In this way, the marginally recoverable family becomes more flexible. Under this definition, the multinomial distribution mentioned earlier is actually 1-marginally recoverable, as only the parameters of the 1-dimensional marginal distributions are required to recover all the parameters of the full distribution. We will introduce this general definition in the Discussion section of a future revision and explore additional examples that align with this broader definition in our future work.

For modeling tail dependencies, we acknowledge that elliptical copulas do have limitations in this regard. That said, this concern is primarily relevant in financial applications. Our work, on the other hand, focuses on network inference and its applications to biological genomics data, where the elliptical copula family is commonly used, and tail dependencies are generally not a central issue. Exploring tail dependencies within our framework is an interesting direction for future research. The claim on page 2 could be revised to: "The marginally recoverable parametric family includes distributions commonly used in the field of bioinformatics," which would be a more precise statement. We sincerely appreciate your constructive suggestion.

We sincerely appreciate your time in reviewing our paper and your insightful comments. In the following response, we would like to address your major concern and provide additional clarification.

For your major concern in the claims and evidence section, as well as the similar concern raised in the theoretical claims and weaknesses sections:

The theoretical guarantees hinge on two stringent conditions (the lower-boundedness and upper-boundedness conditions in Conditions 4.1 and 4.2). Their restrictive nature may limit applicability in practical scenarios where the data do not closely conform to these idealized requirements.

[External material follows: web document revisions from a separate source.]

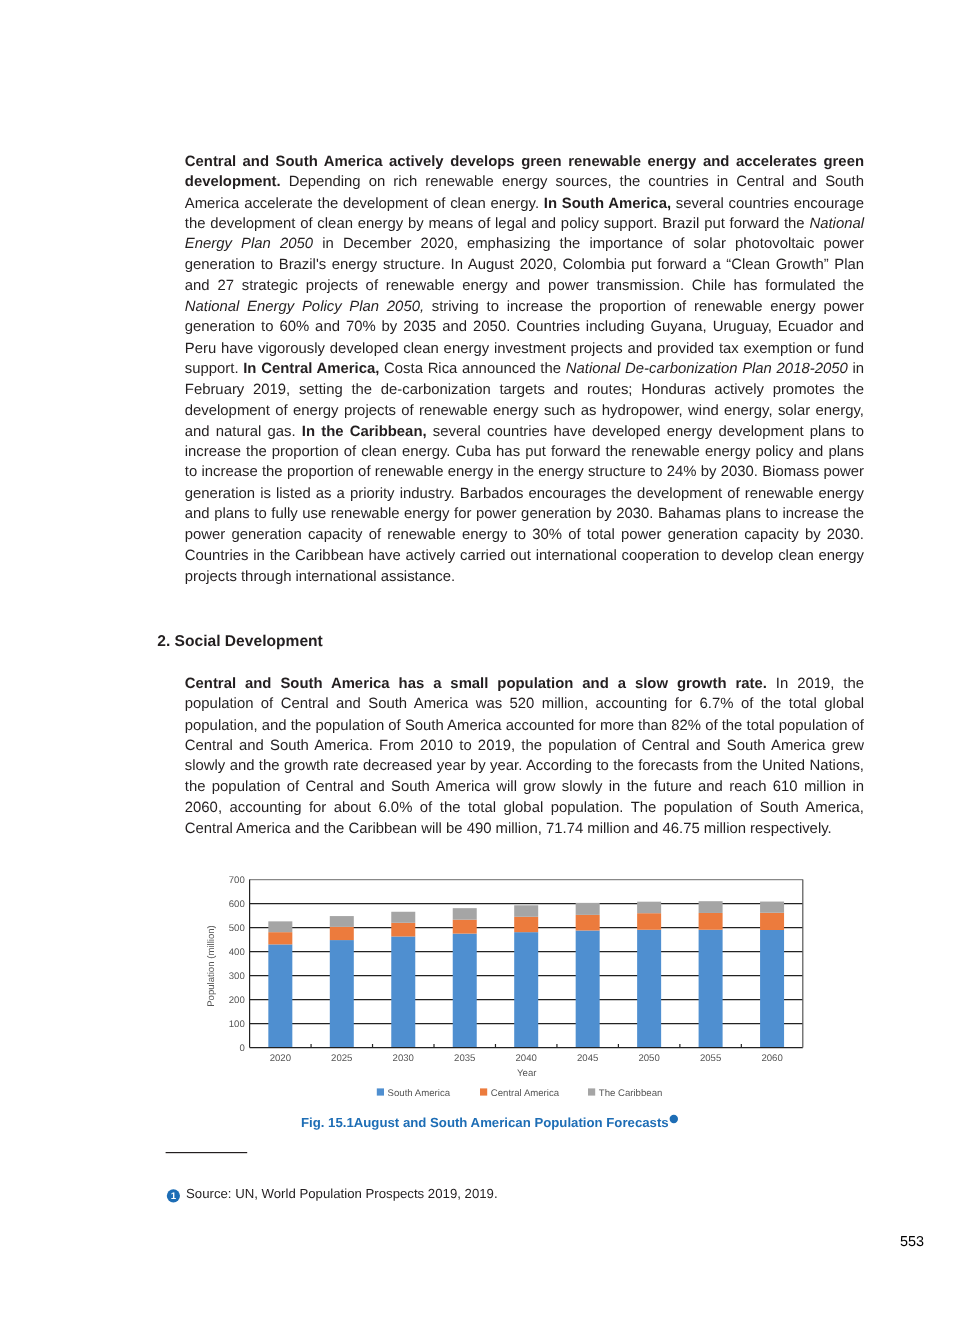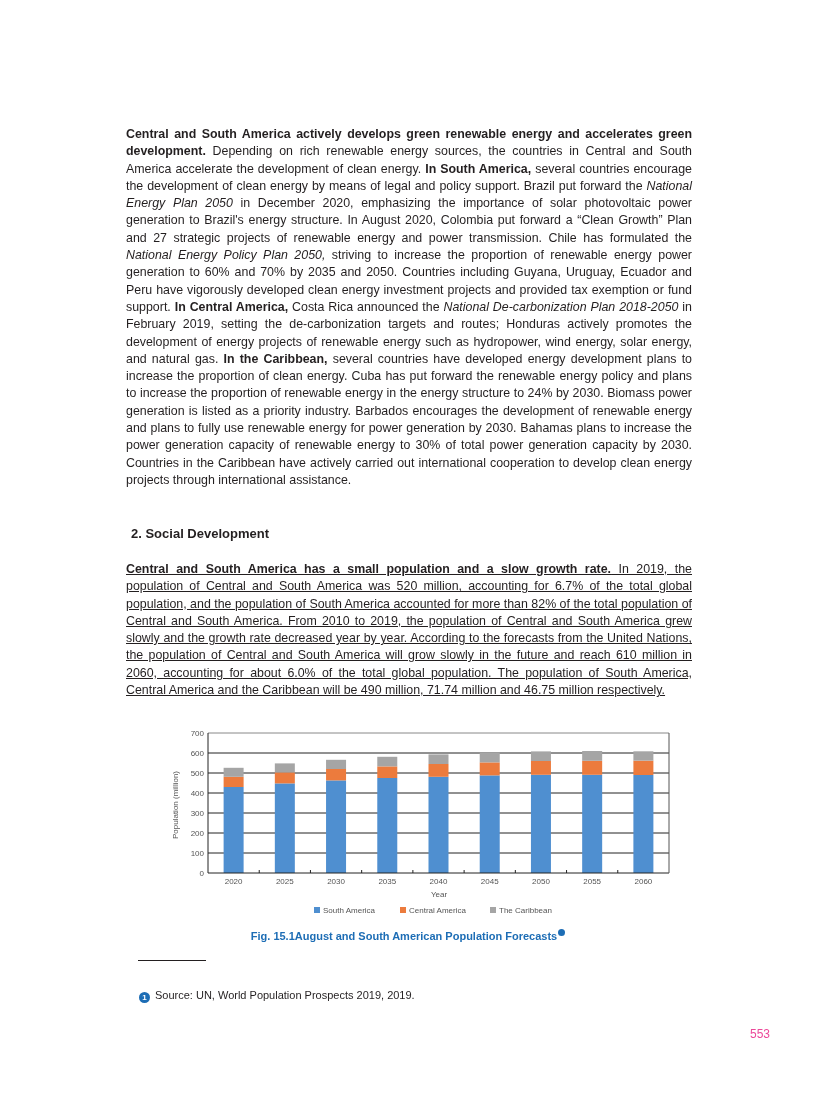--- a/index.html
+++ b/index.html
@@ -4,7 +4,7 @@
 <style>
   html,body{margin:0;padding:0;background:#fff;}
   body{width:816px;height:1100px;position:relative;overflow:hidden;font-family:"Liberation Sans",sans-serif;color:#231f20;}
-  .para{position:absolute;left:126px;width:566px;font-size:12.4px;line-height:17.3px;text-align:justify;margin:0;}
+  .para{position:absolute;left:154px;width:566px;font-size:12.4px;line-height:17.3px;text-align:justify;margin:0;}
   .para b{font-weight:bold;}
   #p1{top:126px;}
   #h2{position:absolute;left:131px;top:526px;font-size:13px;font-weight:bold;margin:0;}

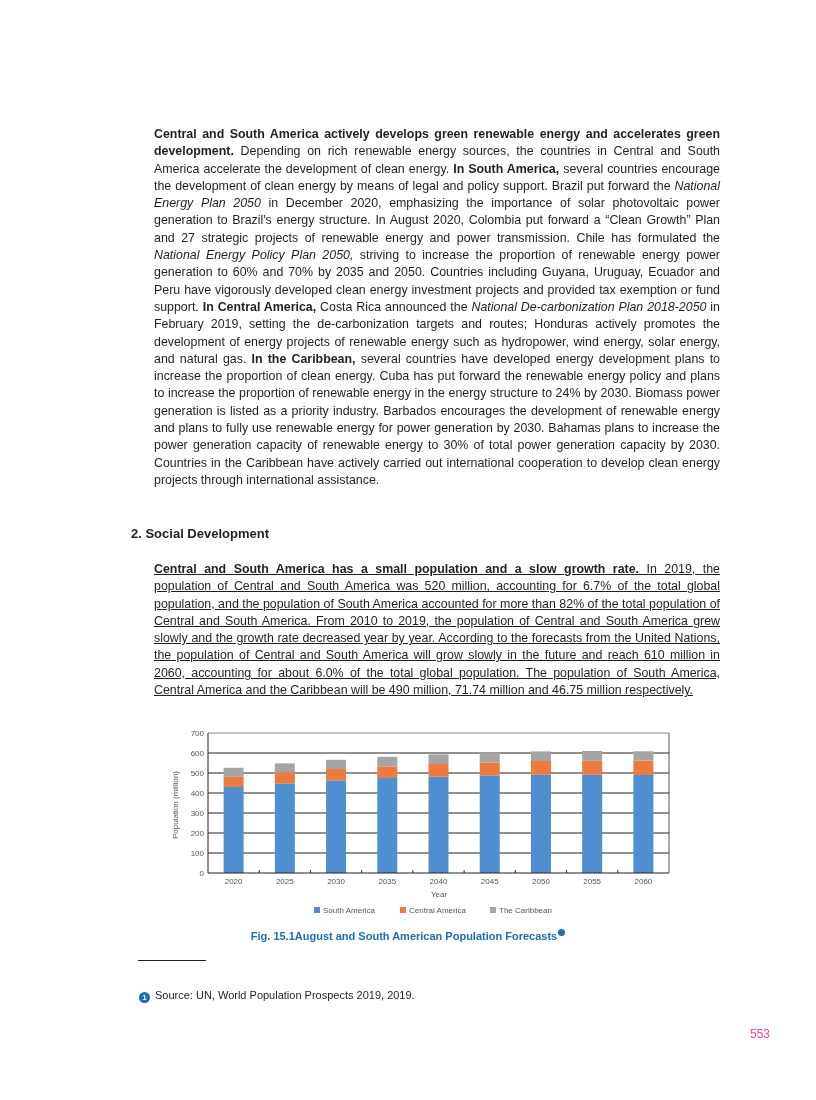--- a/index.html
+++ b/index.html
@@ -8,7 +8,7 @@
   .para b{font-weight:bold;}
   #p1{top:126px;}
   #h2{position:absolute;left:131px;top:526px;font-size:13px;font-weight:bold;margin:0;}
-  #p2{top:561px;text-decoration:underline;}
+  #p2{top:561px;}
   #chart{position:absolute;left:160px;top:725px;width:520px;height:200px;}
   #caption{position:absolute;left:0;width:816px;top:930px;text-align:center;font-size:11px;font-weight:bold;color:#1d6db5;}
   #caption .num{}

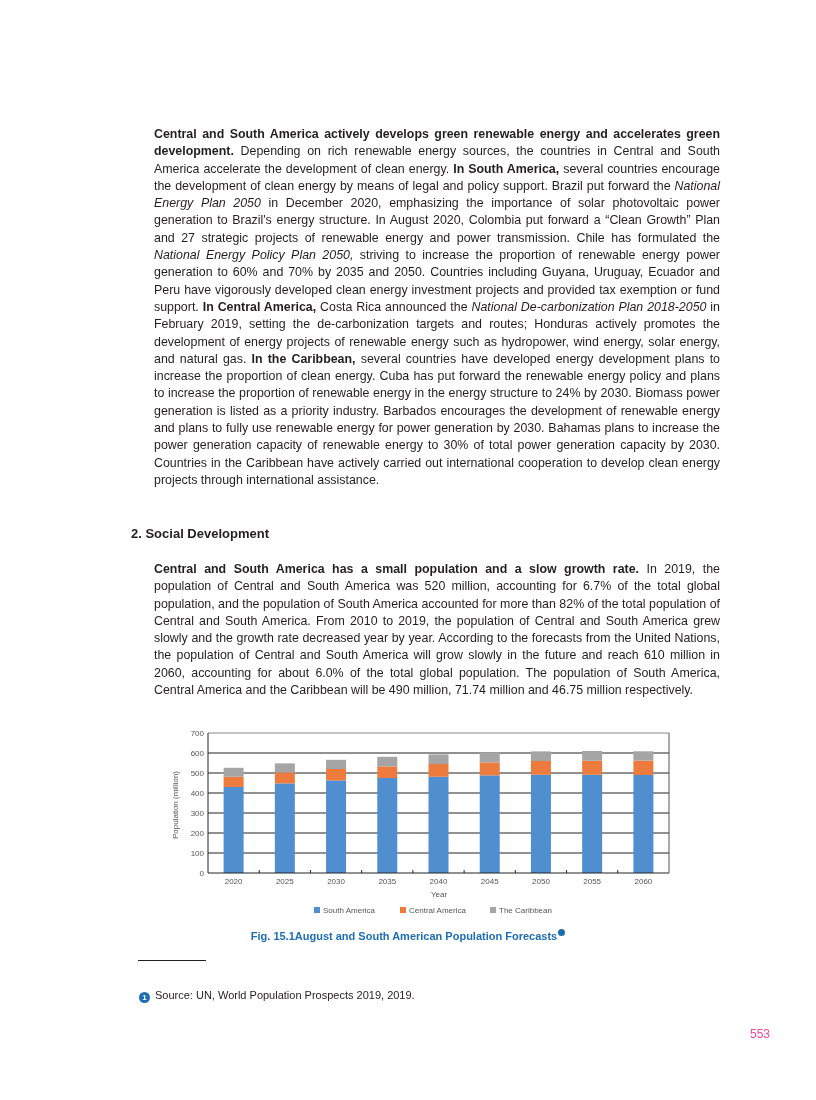--- a/index.html
+++ b/index.html
@@ -16,7 +16,7 @@
   #fnrule{position:absolute;left:138px;top:960px;width:68px;height:0;border-top:1px solid #231f20;}
   #footnote{position:absolute;left:139px;top:989px;font-size:11px;color:#231f20;}
   #footnote .circ{display:inline-block;width:11px;height:11px;border-radius:50%;background:#1d6db5;color:#fff;font-size:8px;line-height:11px;text-align:center;font-weight:bold;margin-right:5px;vertical-align:-1px;}
-  #pageno{position:absolute;left:750px;top:1027px;font-size:12px;color:#ec4899;text-align:center;}
+  #pageno{position:absolute;left:750px;top:1027px;font-size:12px;color:#000000;text-align:center;}
   svg text{font-family:"Liberation Sans",sans-serif;}
 </style>
 </head>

Thank you for your comment. We appreciate your concern about the potential restrictiveness of Conditions 4.1 and 4.2 and their applicability to real-world data. We would like to clarify that Conditions 4.1 and 4.2 are, in fact, relatively mild. As demonstrated in Appendix A.3.4 and Appendix A.4, both the MPLN distribution and the latent Gaussian copula model for binary data satisfy these conditions.

More specifically, our proof establishes that a distribution satisfies Conditions 4.1 and 4.2 as long as the following assumptions hold:

(A1) The Fisher information matrix is positive definite and continuous with respect to the parameters.

(A2) Both the score function and the Hessian matrix are dominated by integrable functions.

(A3) The parameter space is compact, and the model is identifiable.

Among these, (A1)-(A3) are standard regularity conditions, which are widely used to ensure the asymptotic efficiency of the maximum likelihood estimator, as shown in Shao's book [1].

For the other weakness:

More experiments showing robustness under deviations from the assumed conditions would be valuable.

Thank you for your comment. Due to rebuttal time constraints and the fact that we have not identified any marginally recoverable distributions that do not satisfy the conditions, we have not conducted additional experiments to demonstrate robustness under deviations from the assumed conditions at this time.

Reference

[1] Shao, J. Mathematical statistics. Springer Science & Business Media, 2008.